** Text passage follows **

Open drguthals opened 5 years ago
I was considering the question: What's the best time during a possession (24 second shot clock period) to attempt a field goal? In other words, does shooting the ball right when you dribble up the court (defenders still unsettled) lead to more success than waiting and attacking the defense (defenders might be tired out)?
Still looking for other real-life/NBA applicable questions to answer if this one doesn't work out.
A few articles that might give us more ideas: https://towardsdatascience.com/insights-from-raw-nba-shot-log-data-and-an-exploration-of-the-hot-hand-phenomenon-1f1c6c63685a
I like that idea.
So let's treat this like a real research project:
Does shooting the ball right when you dribble up the court (defenders still unsettled) lead to more success than waiting and attacking the defense (defenders might be tired out)?
What's the best time during a possession (24 second shot clock period) to attempt a field goal?
You should be able to use this:
from azureml import Workspace
ws = Workspace(
workspace_id='9ecb1b49360047818035f516eff41782',
authorization_token='ATA7xvVKEODB3+gqsSdldMs2acnGHgmZl3MTXP7FfyRjkxt5T67HDiTDutmVC8w8PneRkRNByriOJBHkzzmQKw==',
endpoint='https://studioapi.azureml.net'
)
ds = ws.datasets['NBA_Shots_2018_19.csv']
frame = ds.to_dataframe()
Glenn and I discussed and came up with a few more specific questions/subtopics that we'd like to answer (besides 'what is the optimal time during the 24 sec shotclock period to attempt a field goal?') that still fall under the category of the shot clock:
Does a team’s shot profile change over time?? (More layups or more jumpshots later in the possession etc...)
Does the chance that you get fouled increase later in the shotclock?

** End of Text passage **

# Brief 1
List every keyword argument passed to Workspace in the code within the forum thread on NBA shot timing.
# Brief 2
In the forum thread on NBA shot timing, what dataset does the code load from the workspace?

** Supplied material follows **

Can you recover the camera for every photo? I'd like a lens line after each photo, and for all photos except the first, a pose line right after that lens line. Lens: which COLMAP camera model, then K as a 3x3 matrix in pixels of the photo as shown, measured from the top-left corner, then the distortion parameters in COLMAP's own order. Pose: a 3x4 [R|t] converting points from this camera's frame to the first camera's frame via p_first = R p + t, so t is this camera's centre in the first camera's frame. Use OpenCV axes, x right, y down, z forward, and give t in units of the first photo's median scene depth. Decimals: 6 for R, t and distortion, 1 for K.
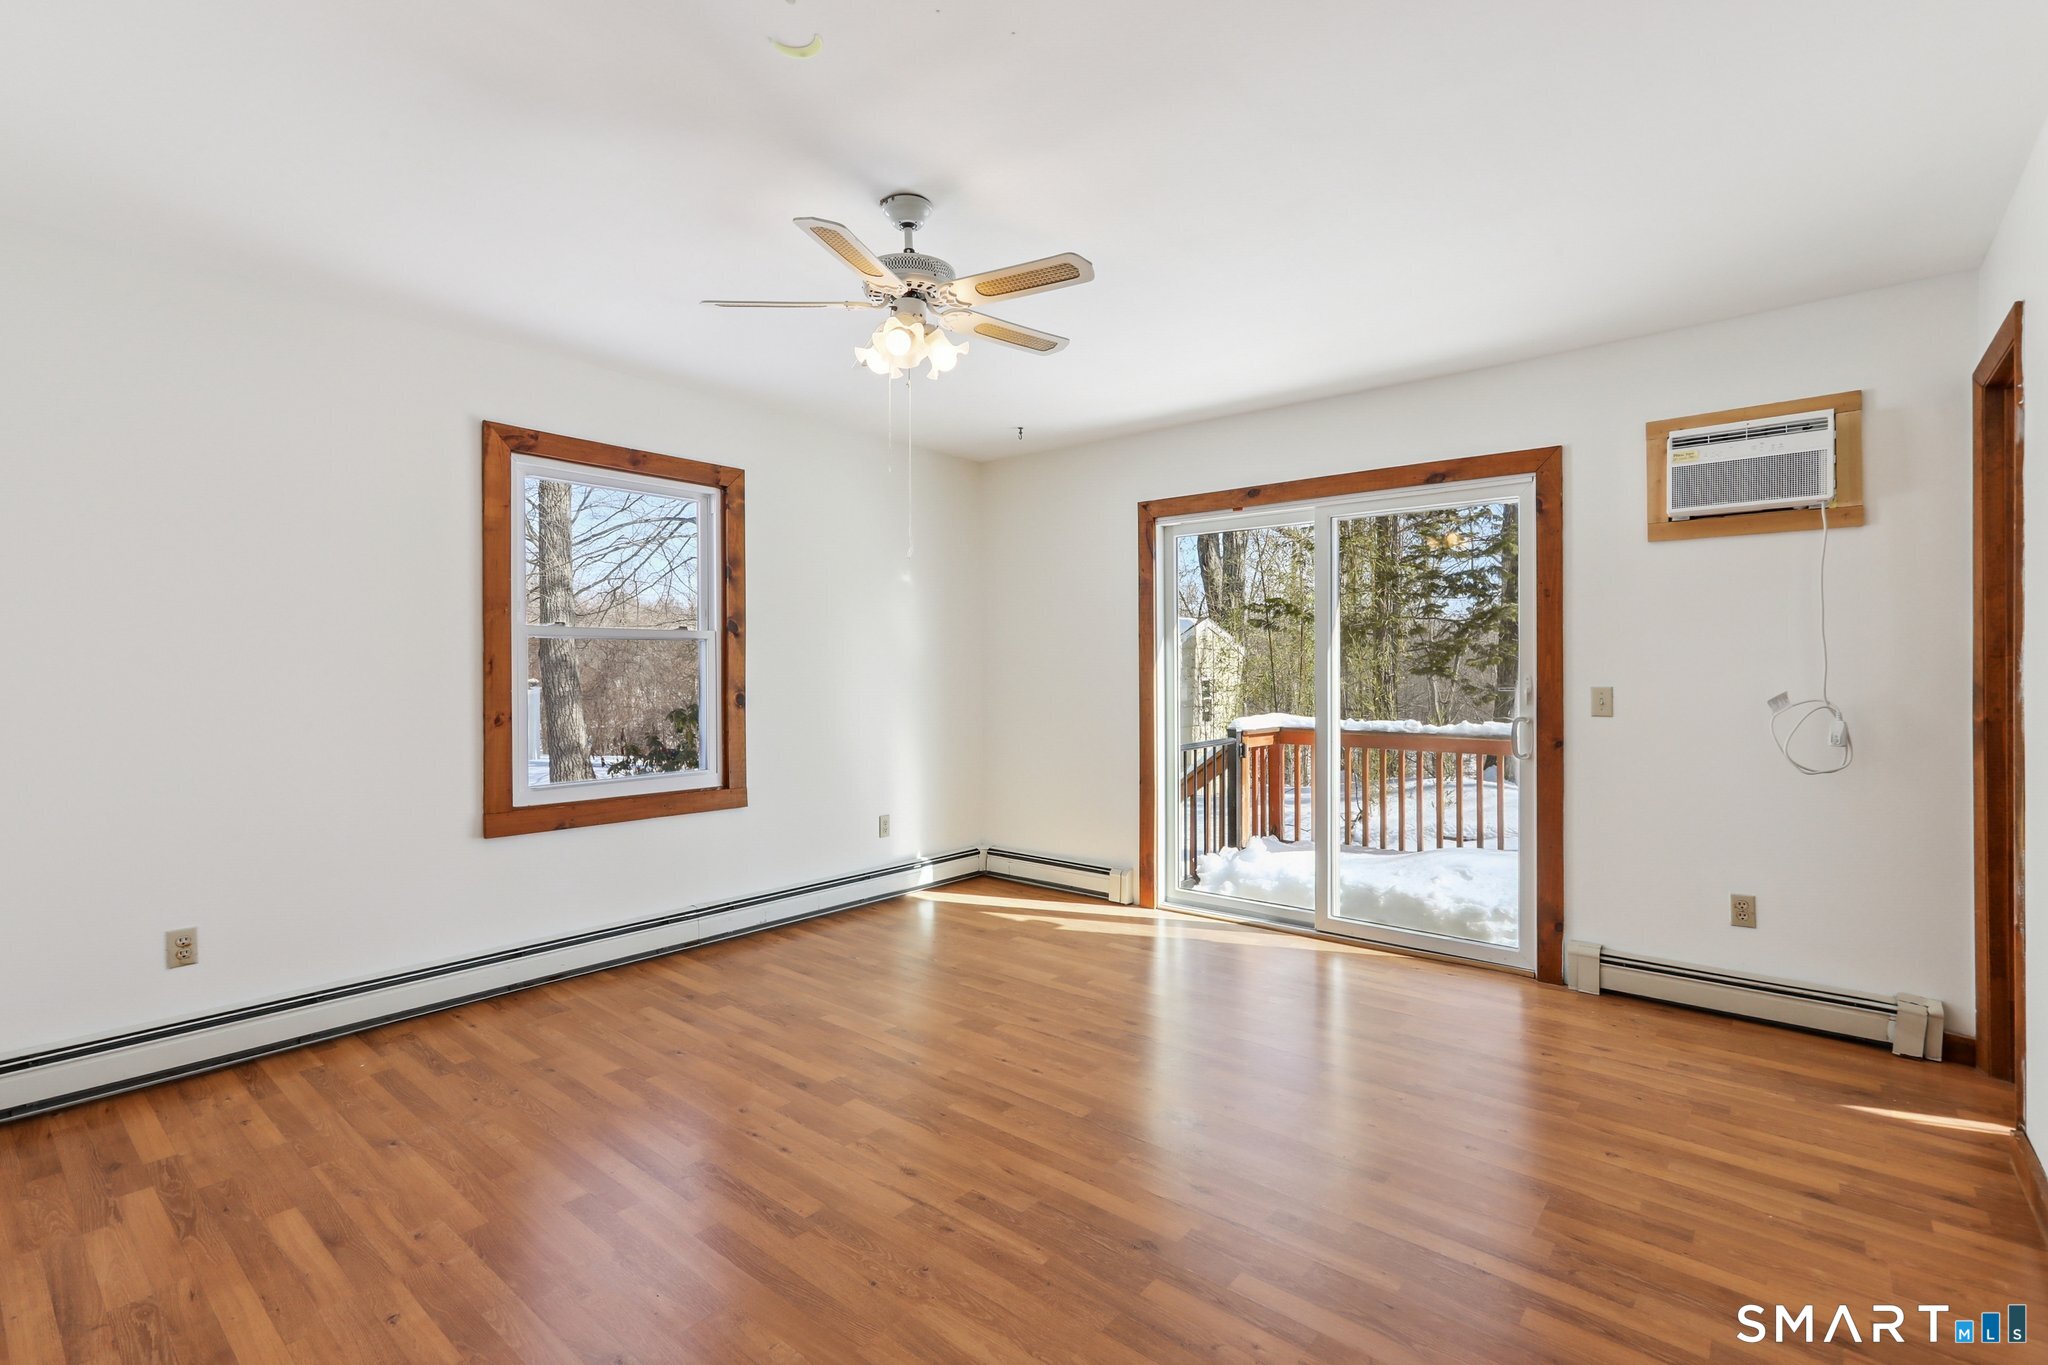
lens RADIAL K [[935.1, 0, 1019.4], [0, 935.1, 668.5], [0, 0, 1]] dist [-0.001960, 0.000983]
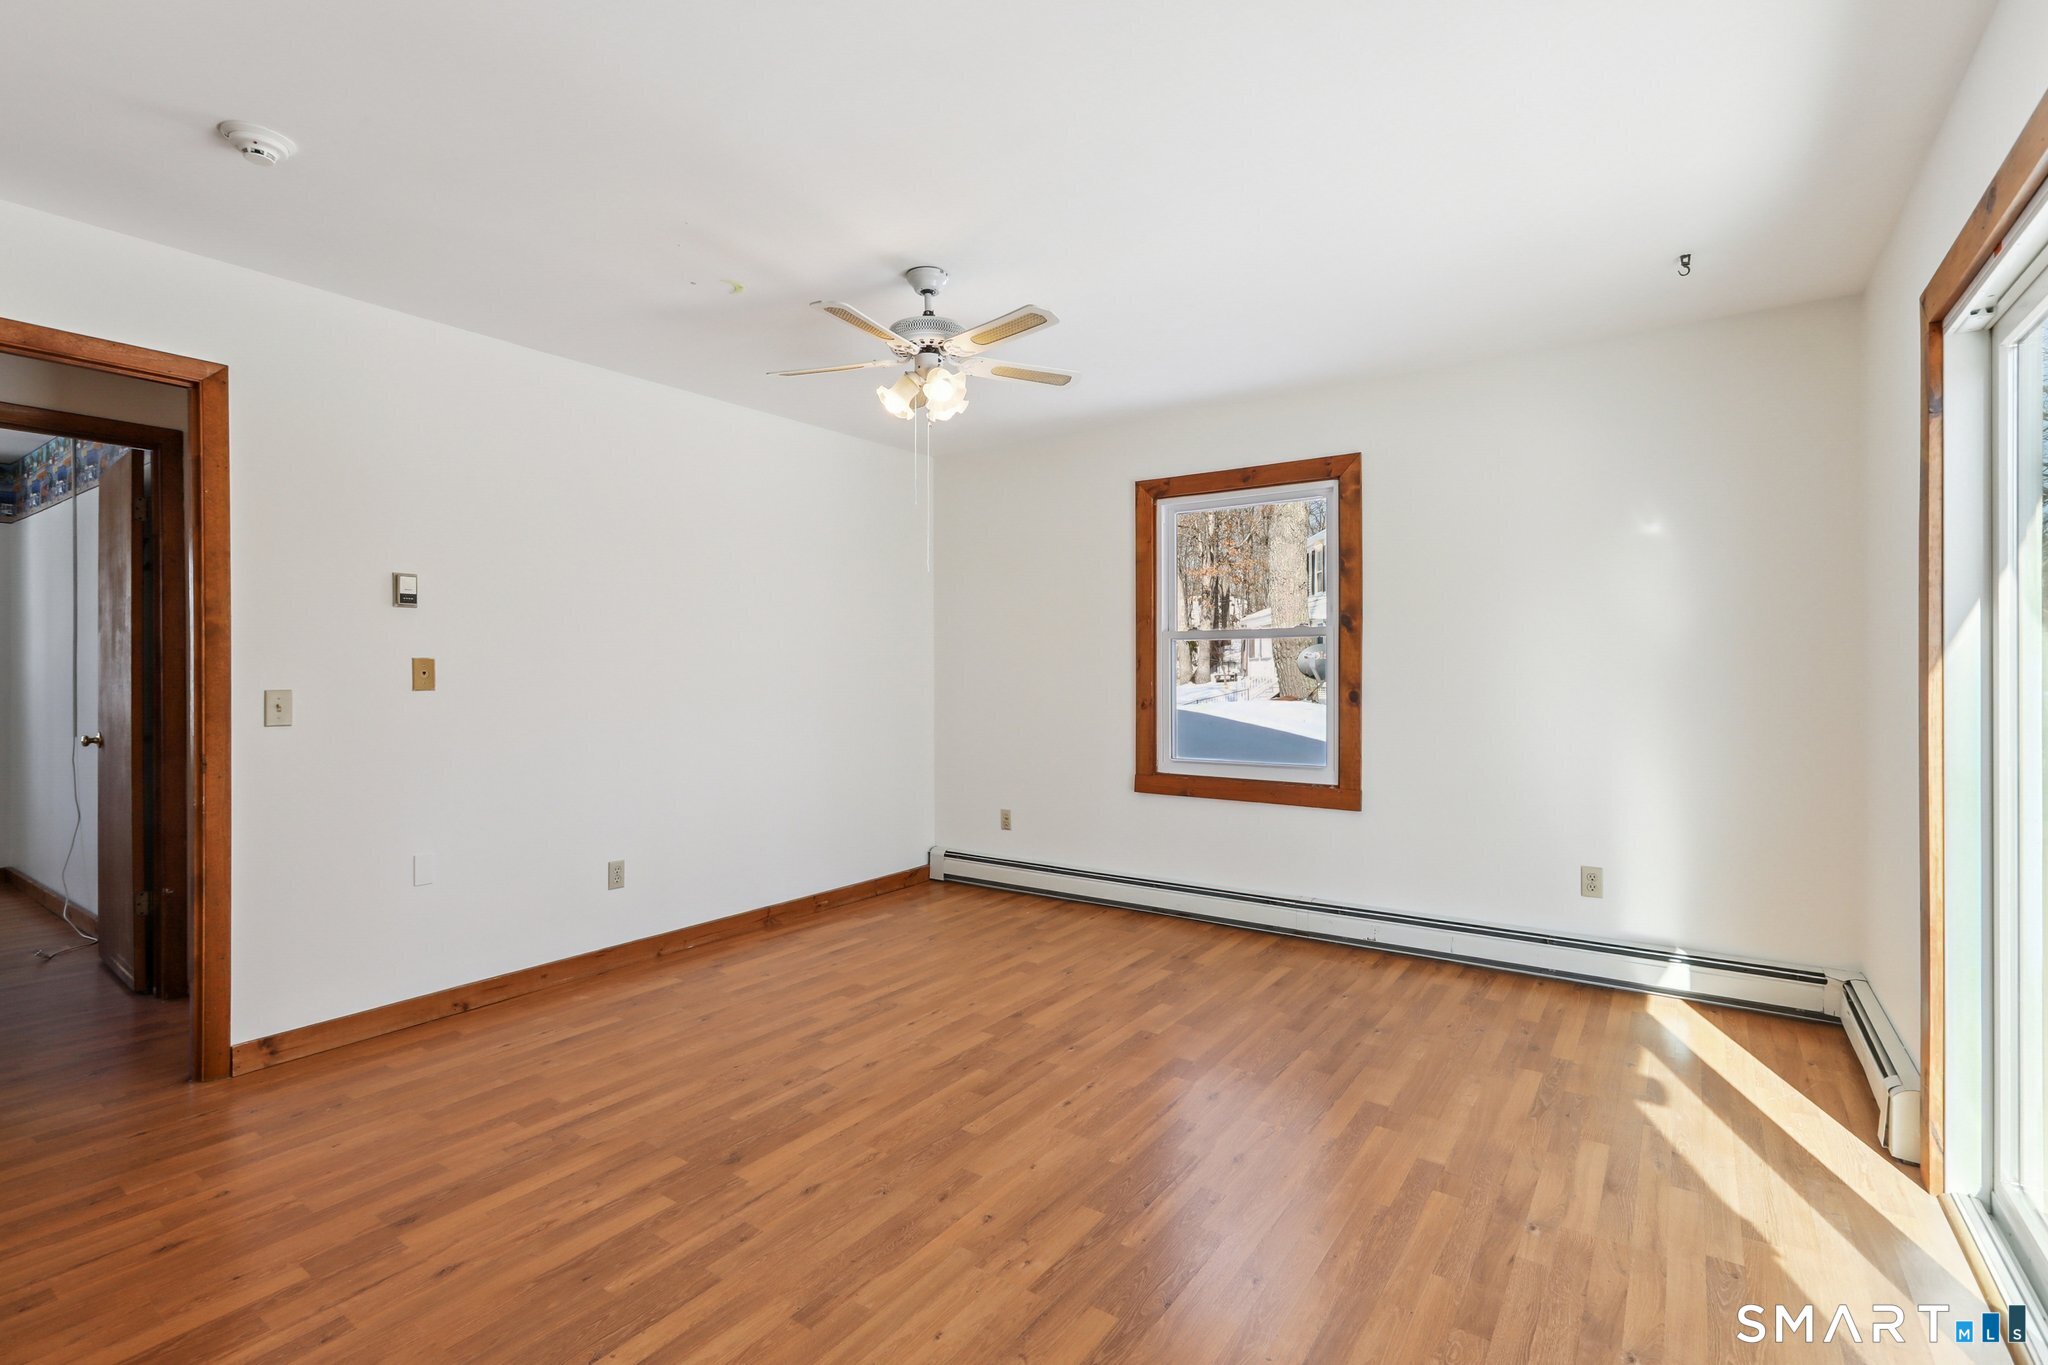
lens RADIAL K [[935.1, 0, 1019.4], [0, 935.1, 668.5], [0, 0, 1]] dist [-0.001960, 0.000983]
pose [[0.083909, -0.000410, -0.996473, 0.748388], [0.006261, 0.999980, 0.000115, 0.002613], [0.996454, -0.006248, 0.083910, 0.708565]]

** End of Supplied material **

# Written reply 1
workspace_id, authorization_token, endpoint

# Written reply 2
NBA_Shots_2018_19.csv